TAREAS PROPUESTAS:
**1)** En el texto sobre el Libro de las Crónicas, ¿por medio de quiénes se lanzaron al pueblo los avisos y advertencias?
**2)** Reproduzca literalmente el pasaje del texto sobre el Libro de las Crónicas que va desde "El Libro de" hasta "viene de antiguo.", este último incluido.

El Libro de las Crónicas intenta explicar por qué Israel, el pueblo elegido fue
desterrado, el templo de Jerusalén destruido y la esperanza, perdida. A pesar de
los avisos, de las advertencias lanzadas a lo largo de muchos años, por medio
de distintos profetas, el pueblo no fue fiel. Se burló de los profetas, los maltrató
y se apartó de los caminos de Dios. Con plena conciencia. Ese pueblo se dejó
llevar por las costumbres de los gentiles. Qué curioso, se podría decir que como
hoy, en nuestros días. Es más fácil hacer caso a lo que dicen en las redes
sociales que a lo que dicen en las iglesias. Y hacer lo que hacen todos, vivir
como viven todos, es más cómodo que destacar en la masa. Se ve que la
tentación viene de antiguo.

Datos de texto extraídos de la página:

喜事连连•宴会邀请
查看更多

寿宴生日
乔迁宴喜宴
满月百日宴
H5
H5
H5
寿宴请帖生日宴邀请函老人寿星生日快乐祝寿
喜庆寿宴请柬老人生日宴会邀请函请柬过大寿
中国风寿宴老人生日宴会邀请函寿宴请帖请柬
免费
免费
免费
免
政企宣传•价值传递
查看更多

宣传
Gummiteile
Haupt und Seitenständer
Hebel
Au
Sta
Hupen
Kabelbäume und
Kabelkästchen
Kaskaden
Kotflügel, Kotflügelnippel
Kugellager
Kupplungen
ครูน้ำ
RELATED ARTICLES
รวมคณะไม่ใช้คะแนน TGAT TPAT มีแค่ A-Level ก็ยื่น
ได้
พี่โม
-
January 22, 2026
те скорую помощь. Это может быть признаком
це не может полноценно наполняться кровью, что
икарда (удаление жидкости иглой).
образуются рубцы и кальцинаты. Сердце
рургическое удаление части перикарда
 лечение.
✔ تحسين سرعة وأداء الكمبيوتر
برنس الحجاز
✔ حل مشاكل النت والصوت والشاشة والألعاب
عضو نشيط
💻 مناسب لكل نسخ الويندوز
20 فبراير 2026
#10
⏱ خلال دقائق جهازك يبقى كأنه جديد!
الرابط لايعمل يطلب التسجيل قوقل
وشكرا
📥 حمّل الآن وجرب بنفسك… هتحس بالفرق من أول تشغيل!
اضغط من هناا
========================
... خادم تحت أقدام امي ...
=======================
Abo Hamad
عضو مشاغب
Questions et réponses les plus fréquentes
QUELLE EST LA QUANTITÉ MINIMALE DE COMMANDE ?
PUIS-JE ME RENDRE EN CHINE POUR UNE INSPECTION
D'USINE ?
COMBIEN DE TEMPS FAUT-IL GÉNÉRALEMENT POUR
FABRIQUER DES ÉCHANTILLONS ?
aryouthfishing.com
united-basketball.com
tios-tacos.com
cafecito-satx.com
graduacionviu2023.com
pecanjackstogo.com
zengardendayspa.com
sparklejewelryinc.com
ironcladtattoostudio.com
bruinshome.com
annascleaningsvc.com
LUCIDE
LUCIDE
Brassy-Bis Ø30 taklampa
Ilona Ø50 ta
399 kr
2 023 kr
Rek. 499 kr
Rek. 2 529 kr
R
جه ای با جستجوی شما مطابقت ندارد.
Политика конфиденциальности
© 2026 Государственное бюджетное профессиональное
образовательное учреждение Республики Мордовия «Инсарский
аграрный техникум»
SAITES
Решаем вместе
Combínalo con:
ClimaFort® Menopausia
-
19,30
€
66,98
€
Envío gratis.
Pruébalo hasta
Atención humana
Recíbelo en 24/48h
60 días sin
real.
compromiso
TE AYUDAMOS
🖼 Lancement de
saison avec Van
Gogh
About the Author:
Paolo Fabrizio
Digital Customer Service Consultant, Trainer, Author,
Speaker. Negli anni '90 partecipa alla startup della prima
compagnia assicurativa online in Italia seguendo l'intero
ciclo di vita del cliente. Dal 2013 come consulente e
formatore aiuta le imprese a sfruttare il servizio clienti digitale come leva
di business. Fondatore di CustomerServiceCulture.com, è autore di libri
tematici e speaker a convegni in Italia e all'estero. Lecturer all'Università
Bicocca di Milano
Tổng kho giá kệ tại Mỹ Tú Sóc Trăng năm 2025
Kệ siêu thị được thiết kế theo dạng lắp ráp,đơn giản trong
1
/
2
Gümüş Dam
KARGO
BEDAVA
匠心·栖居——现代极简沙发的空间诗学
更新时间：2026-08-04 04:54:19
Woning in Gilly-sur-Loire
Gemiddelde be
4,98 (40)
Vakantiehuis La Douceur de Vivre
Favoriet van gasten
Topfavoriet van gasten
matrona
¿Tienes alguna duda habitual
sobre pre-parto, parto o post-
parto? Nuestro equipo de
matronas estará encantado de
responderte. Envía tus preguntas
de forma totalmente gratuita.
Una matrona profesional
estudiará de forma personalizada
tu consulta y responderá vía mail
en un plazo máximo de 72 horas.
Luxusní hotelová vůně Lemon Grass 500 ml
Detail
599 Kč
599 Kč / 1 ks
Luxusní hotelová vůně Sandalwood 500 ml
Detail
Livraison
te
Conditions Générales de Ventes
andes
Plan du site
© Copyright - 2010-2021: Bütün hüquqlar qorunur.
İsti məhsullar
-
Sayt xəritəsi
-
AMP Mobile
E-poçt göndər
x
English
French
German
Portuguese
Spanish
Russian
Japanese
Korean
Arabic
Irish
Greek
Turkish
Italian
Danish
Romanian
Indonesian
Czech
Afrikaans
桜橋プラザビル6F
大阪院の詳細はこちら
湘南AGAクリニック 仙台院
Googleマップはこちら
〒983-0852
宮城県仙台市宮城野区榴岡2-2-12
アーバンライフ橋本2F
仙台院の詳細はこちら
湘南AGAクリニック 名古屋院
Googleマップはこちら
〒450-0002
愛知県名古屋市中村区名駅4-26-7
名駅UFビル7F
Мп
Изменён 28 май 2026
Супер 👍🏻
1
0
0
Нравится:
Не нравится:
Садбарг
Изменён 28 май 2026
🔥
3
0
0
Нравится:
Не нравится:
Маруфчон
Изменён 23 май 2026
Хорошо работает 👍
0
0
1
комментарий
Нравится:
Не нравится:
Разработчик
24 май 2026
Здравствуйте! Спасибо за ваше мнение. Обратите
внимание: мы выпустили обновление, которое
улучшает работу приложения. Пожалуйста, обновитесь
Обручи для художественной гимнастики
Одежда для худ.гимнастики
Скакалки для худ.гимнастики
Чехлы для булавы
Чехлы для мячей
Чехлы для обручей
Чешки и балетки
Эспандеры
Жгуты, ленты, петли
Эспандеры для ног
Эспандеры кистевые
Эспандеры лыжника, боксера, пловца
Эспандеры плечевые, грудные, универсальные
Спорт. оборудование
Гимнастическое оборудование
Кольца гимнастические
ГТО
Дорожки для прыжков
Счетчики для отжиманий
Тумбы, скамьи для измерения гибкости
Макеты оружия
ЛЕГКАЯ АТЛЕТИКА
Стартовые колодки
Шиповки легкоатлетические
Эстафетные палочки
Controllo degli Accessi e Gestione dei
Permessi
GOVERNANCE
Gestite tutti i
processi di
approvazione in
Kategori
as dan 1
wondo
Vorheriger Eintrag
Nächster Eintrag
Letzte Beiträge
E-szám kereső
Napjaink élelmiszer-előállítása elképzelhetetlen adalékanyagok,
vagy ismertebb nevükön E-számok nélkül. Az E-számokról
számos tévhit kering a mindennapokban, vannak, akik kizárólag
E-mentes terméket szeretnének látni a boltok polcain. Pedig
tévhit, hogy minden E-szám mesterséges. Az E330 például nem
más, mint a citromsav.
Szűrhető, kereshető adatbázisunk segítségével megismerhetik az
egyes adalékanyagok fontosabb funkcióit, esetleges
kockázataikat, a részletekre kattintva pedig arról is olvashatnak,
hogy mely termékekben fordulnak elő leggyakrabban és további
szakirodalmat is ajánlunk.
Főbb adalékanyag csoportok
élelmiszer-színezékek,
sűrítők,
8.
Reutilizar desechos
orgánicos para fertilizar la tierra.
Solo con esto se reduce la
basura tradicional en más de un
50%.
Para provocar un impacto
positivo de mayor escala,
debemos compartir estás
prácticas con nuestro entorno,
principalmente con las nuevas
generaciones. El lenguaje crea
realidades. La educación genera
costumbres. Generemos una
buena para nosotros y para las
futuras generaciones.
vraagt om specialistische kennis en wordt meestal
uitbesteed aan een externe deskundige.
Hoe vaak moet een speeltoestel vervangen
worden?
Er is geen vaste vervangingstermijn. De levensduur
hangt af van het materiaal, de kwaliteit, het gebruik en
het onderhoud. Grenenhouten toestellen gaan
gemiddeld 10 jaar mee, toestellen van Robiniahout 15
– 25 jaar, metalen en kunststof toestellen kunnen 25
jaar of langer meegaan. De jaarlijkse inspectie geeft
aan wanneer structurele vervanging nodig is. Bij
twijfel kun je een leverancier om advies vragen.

SOLUCIONES DEL EJERCICIO:
**1)** Por medio de distintos profetas.

**2)**
El Libro de las Crónicas intenta explicar por qué Israel, el pueblo elegido fue
desterrado, el templo de Jerusalén destruido y la esperanza, perdida. A pesar de
los avisos, de las advertencias lanzadas a lo largo de muchos años, por medio
de distintos profetas, el pueblo no fue fiel. Se burló de los profetas, los maltrató
y se apartó de los caminos de Dios. Con plena conciencia. Ese pueblo se dejó
llevar por las costumbres de los gentiles. Qué curioso, se podría decir que como
hoy, en nuestros días. Es más fácil hacer caso a lo que dicen en las redes
sociales que a lo que dicen en las iglesias. Y hacer lo que hacen todos, vivir
como viven todos, es más cómodo que destacar en la masa. Se ve que la
tentación viene de antiguo.